What you need to do
Please return each record exactly, leaving nothing out.

Records for this exercise
________________

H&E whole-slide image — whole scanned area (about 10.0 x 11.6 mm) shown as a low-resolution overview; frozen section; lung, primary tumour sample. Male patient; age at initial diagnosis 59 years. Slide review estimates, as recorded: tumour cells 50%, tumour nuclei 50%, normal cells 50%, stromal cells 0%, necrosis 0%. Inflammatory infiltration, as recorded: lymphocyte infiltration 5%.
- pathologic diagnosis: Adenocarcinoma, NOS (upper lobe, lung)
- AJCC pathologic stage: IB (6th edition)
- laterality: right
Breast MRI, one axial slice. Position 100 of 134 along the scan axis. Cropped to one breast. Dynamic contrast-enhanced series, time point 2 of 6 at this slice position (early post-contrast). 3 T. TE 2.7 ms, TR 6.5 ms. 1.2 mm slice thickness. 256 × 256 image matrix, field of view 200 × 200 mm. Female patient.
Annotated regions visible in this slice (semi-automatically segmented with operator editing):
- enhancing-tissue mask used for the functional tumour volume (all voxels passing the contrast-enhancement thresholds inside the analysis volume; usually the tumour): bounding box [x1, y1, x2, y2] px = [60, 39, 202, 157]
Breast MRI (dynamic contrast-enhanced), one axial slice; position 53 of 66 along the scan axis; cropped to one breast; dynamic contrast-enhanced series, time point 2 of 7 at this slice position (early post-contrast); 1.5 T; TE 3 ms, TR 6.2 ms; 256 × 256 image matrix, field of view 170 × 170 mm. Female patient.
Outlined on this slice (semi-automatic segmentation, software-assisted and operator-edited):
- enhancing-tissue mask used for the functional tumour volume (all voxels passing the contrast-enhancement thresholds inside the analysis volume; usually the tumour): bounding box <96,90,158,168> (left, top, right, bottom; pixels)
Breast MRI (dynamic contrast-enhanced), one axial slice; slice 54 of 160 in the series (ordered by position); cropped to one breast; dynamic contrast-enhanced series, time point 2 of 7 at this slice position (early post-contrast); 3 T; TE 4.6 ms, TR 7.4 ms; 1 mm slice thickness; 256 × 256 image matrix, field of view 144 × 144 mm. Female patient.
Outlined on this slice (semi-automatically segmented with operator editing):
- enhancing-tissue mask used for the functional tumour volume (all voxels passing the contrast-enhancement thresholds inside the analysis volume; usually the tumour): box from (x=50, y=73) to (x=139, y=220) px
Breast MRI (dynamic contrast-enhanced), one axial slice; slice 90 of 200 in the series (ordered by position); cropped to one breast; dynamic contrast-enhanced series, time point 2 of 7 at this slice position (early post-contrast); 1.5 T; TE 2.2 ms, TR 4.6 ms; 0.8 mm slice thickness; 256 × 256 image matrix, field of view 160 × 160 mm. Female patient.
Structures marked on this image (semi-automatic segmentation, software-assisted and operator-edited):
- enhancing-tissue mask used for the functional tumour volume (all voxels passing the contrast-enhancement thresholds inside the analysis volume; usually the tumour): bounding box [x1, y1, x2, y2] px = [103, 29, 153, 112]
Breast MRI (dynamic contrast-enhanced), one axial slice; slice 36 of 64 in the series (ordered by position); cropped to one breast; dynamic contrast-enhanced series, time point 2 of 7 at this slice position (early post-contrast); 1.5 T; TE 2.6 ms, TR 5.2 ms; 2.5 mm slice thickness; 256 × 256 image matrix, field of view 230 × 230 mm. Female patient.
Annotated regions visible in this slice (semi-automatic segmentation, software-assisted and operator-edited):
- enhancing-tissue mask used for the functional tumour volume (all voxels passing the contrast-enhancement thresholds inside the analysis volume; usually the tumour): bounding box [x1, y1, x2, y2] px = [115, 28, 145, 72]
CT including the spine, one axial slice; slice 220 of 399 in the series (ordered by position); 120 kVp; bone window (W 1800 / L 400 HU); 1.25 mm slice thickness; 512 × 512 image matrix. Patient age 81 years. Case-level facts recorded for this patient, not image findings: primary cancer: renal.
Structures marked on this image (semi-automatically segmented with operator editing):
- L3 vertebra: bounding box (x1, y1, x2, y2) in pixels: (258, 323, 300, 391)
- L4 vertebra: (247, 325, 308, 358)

________________

Exercise response
H&E whole-slide image — whole scanned area (about 10.0 x 11.6 mm) shown as a low-resolution overview; frozen section; lung, primary tumour sample. Male patient; age at initial diagnosis 59 years. Slide review estimates, as recorded: tumour cells 50%, tumour nuclei 50%, normal cells 50%, stromal cells 0%, necrosis 0%. Inflammatory infiltration, as recorded: lymphocyte infiltration 5%.
- pathologic diagnosis: Adenocarcinoma, NOS (upper lobe, lung)
- AJCC pathologic stage: IB (6th edition)
- laterality: right
Breast MRI, one axial slice. Position 100 of 134 along the scan axis. Cropped to one breast. Dynamic contrast-enhanced series, time point 2 of 6 at this slice position (early post-contrast). 3 T. TE 2.7 ms, TR 6.5 ms. 1.2 mm slice thickness. 256 × 256 image matrix, field of view 200 × 200 mm. Female patient.
Annotated regions visible in this slice (semi-automatically segmented with operator editing):
- enhancing-tissue mask used for the functional tumour volume (all voxels passing the contrast-enhancement thresholds inside the analysis volume; usually the tumour): bounding box [x1, y1, x2, y2] px = [60, 39, 202, 157]
Breast MRI (dynamic contrast-enhanced), one axial slice; position 53 of 66 along the scan axis; cropped to one breast; dynamic contrast-enhanced series, time point 2 of 7 at this slice position (early post-contrast); 1.5 T; TE 3 ms, TR 6.2 ms; 256 × 256 image matrix, field of view 170 × 170 mm. Female patient.
Outlined on this slice (semi-automatic segmentation, software-assisted and operator-edited):
- enhancing-tissue mask used for the functional tumour volume (all voxels passing the contrast-enhancement thresholds inside the analysis volume; usually the tumour): bounding box <96,90,158,168> (left, top, right, bottom; pixels)
Breast MRI (dynamic contrast-enhanced), one axial slice; slice 54 of 160 in the series (ordered by position); cropped to one breast; dynamic contrast-enhanced series, time point 2 of 7 at this slice position (early post-contrast); 3 T; TE 4.6 ms, TR 7.4 ms; 1 mm slice thickness; 256 × 256 image matrix, field of view 144 × 144 mm. Female patient.
Outlined on this slice (semi-automatically segmented with operator editing):
- enhancing-tissue mask used for the functional tumour volume (all voxels passing the contrast-enhancement thresholds inside the analysis volume; usually the tumour): box from (x=50, y=73) to (x=139, y=220) px
Breast MRI (dynamic contrast-enhanced), one axial slice; slice 90 of 200 in the series (ordered by position); cropped to one breast; dynamic contrast-enhanced series, time point 2 of 7 at this slice position (early post-contrast); 1.5 T; TE 2.2 ms, TR 4.6 ms; 0.8 mm slice thickness; 256 × 256 image matrix, field of view 160 × 160 mm. Female patient.
Structures marked on this image (semi-automatic segmentation, software-assisted and operator-edited):
- enhancing-tissue mask used for the functional tumour volume (all voxels passing the contrast-enhancement thresholds inside the analysis volume; usually the tumour): bounding box [x1, y1, x2, y2] px = [103, 29, 153, 112]
Breast MRI (dynamic contrast-enhanced), one axial slice; slice 36 of 64 in the series (ordered by position); cropped to one breast; dynamic contrast-enhanced series, time point 2 of 7 at this slice position (early post-contrast); 1.5 T; TE 2.6 ms, TR 5.2 ms; 2.5 mm slice thickness; 256 × 256 image matrix, field of view 230 × 230 mm. Female patient.
Annotated regions visible in this slice (semi-automatic segmentation, software-assisted and operator-edited):
- enhancing-tissue mask used for the functional tumour volume (all voxels passing the contrast-enhancement thresholds inside the analysis volume; usually the tumour): bounding box [x1, y1, x2, y2] px = [115, 28, 145, 72]
CT including the spine, one axial slice; slice 220 of 399 in the series (ordered by position); 120 kVp; bone window (W 1800 / L 400 HU); 1.25 mm slice thickness; 512 × 512 image matrix. Patient age 81 years. Case-level facts recorded for this patient, not image findings: primary cancer: renal.
Structures marked on this image (semi-automatically segmented with operator editing):
- L3 vertebra: bounding box (x1, y1, x2, y2) in pixels: (258, 323, 300, 391)
- L4 vertebra: (247, 325, 308, 358)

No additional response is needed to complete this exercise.